A tenth ability, Decision/Reaction Time/Speed (Gt), is considered part of the theory, but is not currently assessed by any major intellectual ability test, although it can be assessed with a supplemental measure such as a continuous performance test.
- Decision/Reaction Time/Speed (Gt): reflects the immediacy with which an individual can react to stimuli or a task (typically measured in seconds or fractions of seconds; not to be confused with Gs, which typically is measured in intervals of 2–3 minutes).

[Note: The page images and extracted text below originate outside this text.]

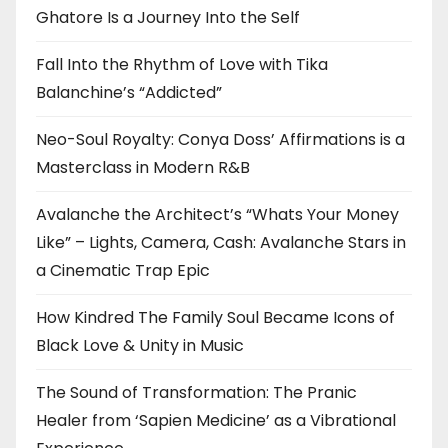
Ghatore Is a Journey Into the Self
Fall Into the Rhythm of Love with Tika
Balanchine’s “Addicted”
Neo-Soul Royalty: Conya Doss’ Affirmations is a
Masterclass in Modern R&B
Avalanche the Architect’s “Whats Your Money
Like” – Lights, Camera, Cash: Avalanche Stars in
a Cinematic Trap Epic
How Kindred The Family Soul Became Icons of
Black Love & Unity in Music
The Sound of Transformation: The Pranic
Healer from ‘Sapien Medicine’ as a Vibrational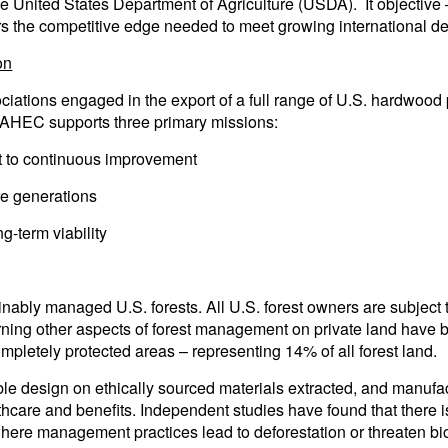
 the United States Department of Agriculture (USDA). It objectiv
bers the competitive edge needed to meet growing international
on
tions engaged in the export of a full range of U.S. hardwood 
. AHEC supports three primary missions:
 to continuous improvement
re generations
g-term viability
bly managed U.S. forests. All U.S. forest owners are subject to 
ning other aspects of forest management on private land have 
mpletely protected areas – representing 14% of all forest land.
e design on ethically sourced materials extracted, and manufac
thcare and benefits. Independent studies have found that there 
where management practices lead to deforestation or threaten bio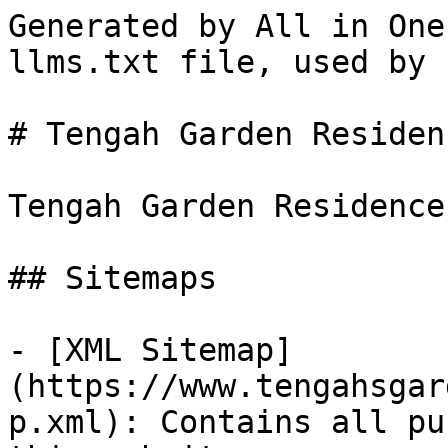
Generated by All in One
llms.txt file, used by 
# Tengah Garden Residenc
Tengah Garden Residences
## Sitemaps

- [XML Sitemap]
(https://www.tengahsgar
p.xml): Contains all pu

McGrew proposes a number of extensions to CHC theory, including Domain-specific knowledge (Gkn), Psychomotor ability (Gp), and Psychomotor speed (Gps). In addition, additional sensory processing abilities are proposed, including tactile (Gh), kinesthetic (Gk), and olfactory (Go).

==Model tests==
Many tests of cognitive ability have been classified using the CHC model and are described in The Intelligence Test Desk Reference (ITDR). CHC theory is particularly relevant to school psychologists for psychoeducational assessment. 5 of the 7 major tests of intelligence have changed to incorporate CHC theory as their foundation for specifying and operationalizing cognitive abilities/processes. Since even all modern intellectual test instruments fail to effectively measure all 10 broad stratum abilities an alternative method of cognitive assessment and interpretation called Cross Battery Assessment (XBA) was developed. However, the veracity of this approach to assessment and interpretation has been criticized in the research literature as statistically flawed.

== Other related issues ==
Consistent with the evolving nature of the theory, the Cattell-Horn-Carroll framework remains "an open-ended empirical theory to which future tests of as yet unmeasured or unknown abilities could possibly result in additional factors at one or more levels in Carroll's hierarchy". There is still some debate on the broad (stratum II) abilities, and the narrow (stratum I) abilities, and these remain open for refinement.

MacCallum highlighted the need to recognize the limitations of artificial measurement tools built upon mathematical models: "Simply put, our models are implausible if taken as exact or literal representations of real world phenomena. They cannot capture the complexity of the real world which they purport to represent. At best, they can provide an approximation of the real world that has some substantive meaning and some utility."